11.4k Views Asked by At

is there any way, in Kafka, to produce a message once several related messages have been consumed ? (without having to manually control it at the application code...)

The use case would be to pick a huge file, split it into several chunks, publish a message for each of these chunks in a topic, and once all these messages are consumed produce another message notifying the result on another topic.

We can do it with a database, or REDIS, to control the state but I wonder if there's any higher level approach leveraging only Kafka ecosystem.

2

There are 2 best solutions below

2
On

You can use ConsumerGroupCommand to check if certain consumer group has finished processing all messages in a particular topic:

  1. $ kafka-consumer-groups --bootstrap-server broker_host:port --describe --group chunk_consumer

OR

  1. $ kafka-run-class kafka.admin.ConsumerGroupCommand ...
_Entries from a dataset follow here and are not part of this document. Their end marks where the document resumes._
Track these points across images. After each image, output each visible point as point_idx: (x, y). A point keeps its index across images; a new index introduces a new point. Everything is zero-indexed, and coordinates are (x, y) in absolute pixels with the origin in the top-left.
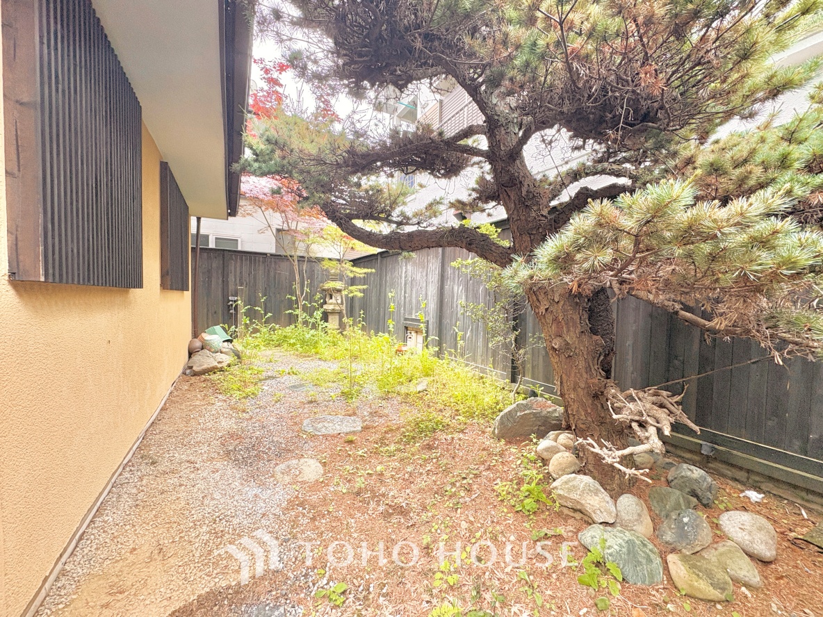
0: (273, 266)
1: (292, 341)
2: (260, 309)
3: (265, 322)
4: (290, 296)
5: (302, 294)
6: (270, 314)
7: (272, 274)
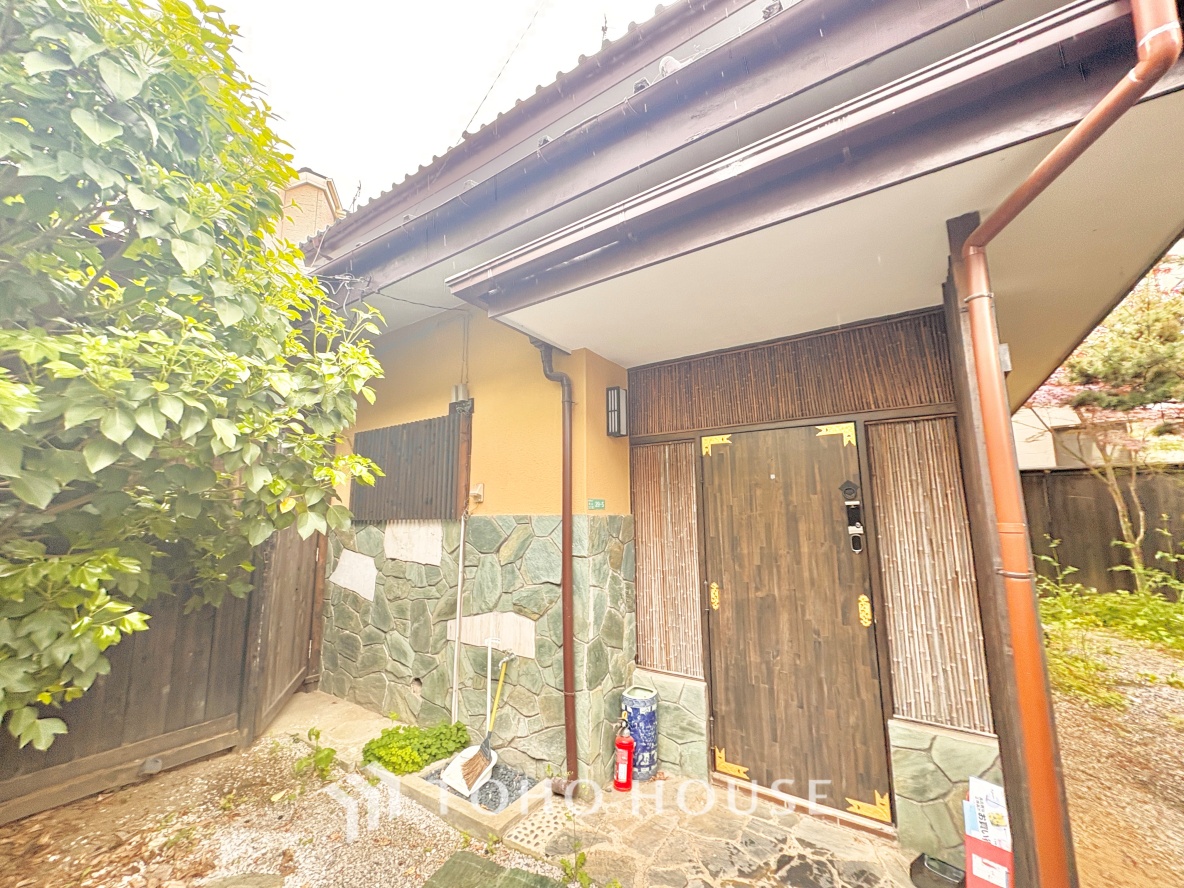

Zero lag for every partition will indicate that the messages have been consumed successfully, and offsets committed by the consumer.

Alternatively, you can choose to subscribe to the __consumer_offsets topic and process messages from it yourself, but using ConsumerGroupCommand seems like a more straightforward solution.

2
On

Approach can be as follow:

  1. After consuming each chunk application should produce message with status (Consumed, and chunk number)
  2. Second application (Kafka Streams once) should aggregate result and, when process messages with all chunks produce final message, that file is processed.